**SET PROBLEM:**
Echo the lines below word for word, starting at the line that contains "genus: Oreopanax" and stopping after the line that contains "state / province: Guanacaste".
* begin MATERIAL FOR THIS TASK *
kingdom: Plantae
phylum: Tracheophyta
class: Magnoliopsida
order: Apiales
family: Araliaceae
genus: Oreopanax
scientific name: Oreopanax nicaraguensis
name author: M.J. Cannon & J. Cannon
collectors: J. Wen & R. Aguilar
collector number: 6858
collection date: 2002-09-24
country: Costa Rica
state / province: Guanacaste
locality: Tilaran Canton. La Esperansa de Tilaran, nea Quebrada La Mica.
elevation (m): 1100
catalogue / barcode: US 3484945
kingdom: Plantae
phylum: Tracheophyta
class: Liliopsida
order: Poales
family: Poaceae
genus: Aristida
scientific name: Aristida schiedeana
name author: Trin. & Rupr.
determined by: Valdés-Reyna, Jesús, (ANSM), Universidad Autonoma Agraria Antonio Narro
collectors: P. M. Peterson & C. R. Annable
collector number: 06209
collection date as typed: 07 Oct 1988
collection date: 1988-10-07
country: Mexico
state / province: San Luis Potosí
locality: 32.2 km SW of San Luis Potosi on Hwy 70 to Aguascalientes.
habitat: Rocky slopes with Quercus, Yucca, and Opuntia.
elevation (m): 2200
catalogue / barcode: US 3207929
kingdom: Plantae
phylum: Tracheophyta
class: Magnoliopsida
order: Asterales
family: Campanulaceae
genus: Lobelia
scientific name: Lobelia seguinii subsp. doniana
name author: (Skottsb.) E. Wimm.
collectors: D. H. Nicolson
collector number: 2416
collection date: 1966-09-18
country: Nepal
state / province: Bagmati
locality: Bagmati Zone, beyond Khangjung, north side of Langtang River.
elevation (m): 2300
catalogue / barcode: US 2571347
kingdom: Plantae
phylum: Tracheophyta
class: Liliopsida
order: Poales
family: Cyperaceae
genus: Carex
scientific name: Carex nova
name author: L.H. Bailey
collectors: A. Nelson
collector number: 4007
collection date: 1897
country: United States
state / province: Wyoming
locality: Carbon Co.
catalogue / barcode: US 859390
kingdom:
* end MATERIAL FOR THIS TASK *
**FINAL RESULT:**
genus: Oreopanax
scientific name: Oreopanax nicaraguensis
name author: M.J. Cannon & J. Cannon
collectors: J. Wen & R. Aguilar
collector number: 6858
collection date: 2002-09-24
country: Costa Rica
state / province: Guanacaste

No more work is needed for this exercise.